A moment tensor inversion is a powerful tool to extract source information from seismic and geodetic observations. However, widely-used moment tensor representation for volumetric sources has been limited to a few basic geometries such as a sphere, a flat crack, and a cylinder. These sources give particular diagonal component ratios: (M₁:M₂:M₃)=(1:1:1) for a sphere, (1:1:3) for a crack, and (2:2:1) for a cylinder. When different component ratios are obtained from the inversion analysis, they are interpreted as combination of these simple geometries without considering internal pressure balance.

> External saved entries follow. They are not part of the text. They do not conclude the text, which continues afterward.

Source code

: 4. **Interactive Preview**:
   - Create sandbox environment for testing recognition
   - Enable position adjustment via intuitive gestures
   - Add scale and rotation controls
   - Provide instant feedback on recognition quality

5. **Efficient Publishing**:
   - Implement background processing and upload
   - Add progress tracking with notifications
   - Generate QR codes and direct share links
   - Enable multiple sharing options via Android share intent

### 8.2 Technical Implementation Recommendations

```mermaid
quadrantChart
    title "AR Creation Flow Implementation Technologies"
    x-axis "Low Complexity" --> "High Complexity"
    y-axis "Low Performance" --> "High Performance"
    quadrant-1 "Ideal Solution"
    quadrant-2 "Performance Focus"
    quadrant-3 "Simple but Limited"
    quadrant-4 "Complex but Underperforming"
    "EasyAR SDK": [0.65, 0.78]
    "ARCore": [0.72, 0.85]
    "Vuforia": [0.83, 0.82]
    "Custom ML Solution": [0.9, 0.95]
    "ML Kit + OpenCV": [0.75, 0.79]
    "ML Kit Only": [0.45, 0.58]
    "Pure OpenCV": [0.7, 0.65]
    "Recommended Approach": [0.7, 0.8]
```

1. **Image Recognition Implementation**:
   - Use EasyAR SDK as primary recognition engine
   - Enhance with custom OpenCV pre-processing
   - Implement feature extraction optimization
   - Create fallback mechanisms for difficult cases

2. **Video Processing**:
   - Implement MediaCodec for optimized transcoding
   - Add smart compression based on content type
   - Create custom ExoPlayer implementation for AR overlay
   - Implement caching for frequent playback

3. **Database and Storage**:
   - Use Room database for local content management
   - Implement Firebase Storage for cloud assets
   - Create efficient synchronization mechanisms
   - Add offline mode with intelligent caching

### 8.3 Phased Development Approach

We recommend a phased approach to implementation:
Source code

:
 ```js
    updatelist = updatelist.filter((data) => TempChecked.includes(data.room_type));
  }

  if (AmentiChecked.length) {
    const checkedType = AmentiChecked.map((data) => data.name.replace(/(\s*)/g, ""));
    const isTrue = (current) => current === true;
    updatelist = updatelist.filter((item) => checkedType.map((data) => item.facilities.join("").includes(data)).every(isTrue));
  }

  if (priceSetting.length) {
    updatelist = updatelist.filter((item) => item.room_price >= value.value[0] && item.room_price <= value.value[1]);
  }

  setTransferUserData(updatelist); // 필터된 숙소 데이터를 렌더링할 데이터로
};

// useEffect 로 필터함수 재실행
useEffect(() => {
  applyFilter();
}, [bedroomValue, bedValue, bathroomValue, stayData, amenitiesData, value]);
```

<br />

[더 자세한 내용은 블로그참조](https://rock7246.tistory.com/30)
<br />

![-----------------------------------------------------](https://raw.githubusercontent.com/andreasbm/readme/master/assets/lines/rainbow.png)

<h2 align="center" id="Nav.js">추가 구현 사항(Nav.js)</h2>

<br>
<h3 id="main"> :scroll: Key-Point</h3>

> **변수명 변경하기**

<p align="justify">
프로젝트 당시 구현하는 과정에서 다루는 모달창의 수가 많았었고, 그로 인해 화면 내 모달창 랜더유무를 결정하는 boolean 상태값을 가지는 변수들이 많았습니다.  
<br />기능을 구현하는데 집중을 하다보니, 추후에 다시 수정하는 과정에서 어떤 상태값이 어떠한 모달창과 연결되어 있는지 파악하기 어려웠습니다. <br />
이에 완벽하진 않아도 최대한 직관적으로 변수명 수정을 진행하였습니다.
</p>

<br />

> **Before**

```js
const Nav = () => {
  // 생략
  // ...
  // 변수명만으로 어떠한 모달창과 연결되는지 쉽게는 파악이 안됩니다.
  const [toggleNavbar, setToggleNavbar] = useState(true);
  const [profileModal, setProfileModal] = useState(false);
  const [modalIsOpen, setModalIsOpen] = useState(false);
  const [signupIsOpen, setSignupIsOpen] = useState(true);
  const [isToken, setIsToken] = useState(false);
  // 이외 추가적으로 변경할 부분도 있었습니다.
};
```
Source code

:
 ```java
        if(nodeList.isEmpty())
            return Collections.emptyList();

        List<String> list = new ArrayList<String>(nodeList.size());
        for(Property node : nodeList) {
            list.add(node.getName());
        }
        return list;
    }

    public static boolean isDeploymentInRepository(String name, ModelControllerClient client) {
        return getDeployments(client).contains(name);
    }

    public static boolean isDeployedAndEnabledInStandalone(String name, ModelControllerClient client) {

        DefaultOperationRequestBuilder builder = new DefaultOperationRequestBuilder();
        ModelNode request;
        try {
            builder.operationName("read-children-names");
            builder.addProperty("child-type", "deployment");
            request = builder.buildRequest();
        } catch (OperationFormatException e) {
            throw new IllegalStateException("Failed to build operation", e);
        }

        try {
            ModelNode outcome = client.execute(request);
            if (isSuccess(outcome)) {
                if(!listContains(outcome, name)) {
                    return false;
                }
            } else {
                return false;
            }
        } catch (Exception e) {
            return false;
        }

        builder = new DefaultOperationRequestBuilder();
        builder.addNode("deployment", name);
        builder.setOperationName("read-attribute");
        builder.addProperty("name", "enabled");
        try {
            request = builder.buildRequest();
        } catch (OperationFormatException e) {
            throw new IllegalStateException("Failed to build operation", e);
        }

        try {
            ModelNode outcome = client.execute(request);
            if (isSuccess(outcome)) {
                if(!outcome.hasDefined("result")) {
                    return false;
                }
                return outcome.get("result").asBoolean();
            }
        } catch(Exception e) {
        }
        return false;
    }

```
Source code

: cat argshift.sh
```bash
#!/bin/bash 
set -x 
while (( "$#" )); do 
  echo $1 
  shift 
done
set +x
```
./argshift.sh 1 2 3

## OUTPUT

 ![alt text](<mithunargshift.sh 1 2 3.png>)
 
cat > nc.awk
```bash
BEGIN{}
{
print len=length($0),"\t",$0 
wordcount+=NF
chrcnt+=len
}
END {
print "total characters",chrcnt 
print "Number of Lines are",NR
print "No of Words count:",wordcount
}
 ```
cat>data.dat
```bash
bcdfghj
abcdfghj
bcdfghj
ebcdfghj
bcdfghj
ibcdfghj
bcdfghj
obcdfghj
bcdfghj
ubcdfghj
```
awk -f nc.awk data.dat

Although the moment tensor representation for elliptical sources was obtained 30 years ago (Davis, 1986), the solution has been rarely applied in volcanology. We consider two disadvantages of Davis (1986). The one is that the theories to relate the actual volume change to moment tensor have been proposed but not unified , which has caused some confusion. The accompanying paper (Ichihara et al., 2014, this meeting) presents a unified explanation based on the representation theorem and makes a clear link among volume change, geometry, and moment tensor. In this context, we have confirmed the applicability of Davis (1986) to the observed moment tensor.

The other disadvantage is that researchers have to search in the numerical table to find a geometry fitting to the observed moment tensor. Here we develop a facilitative tool that diagnoses the diagonal part of observed moment tensors to given the aspect ratios and the apparent compressibility. In addition, if the density and the compressibility of the internal material are given, the tool estimates mass change inside the source, which is an important parameter in volcanology.
This tool will provide a reference model satisfying pressure balance and help improving the volumetric source modeling beyond the conventional kinematic summation of simple sources.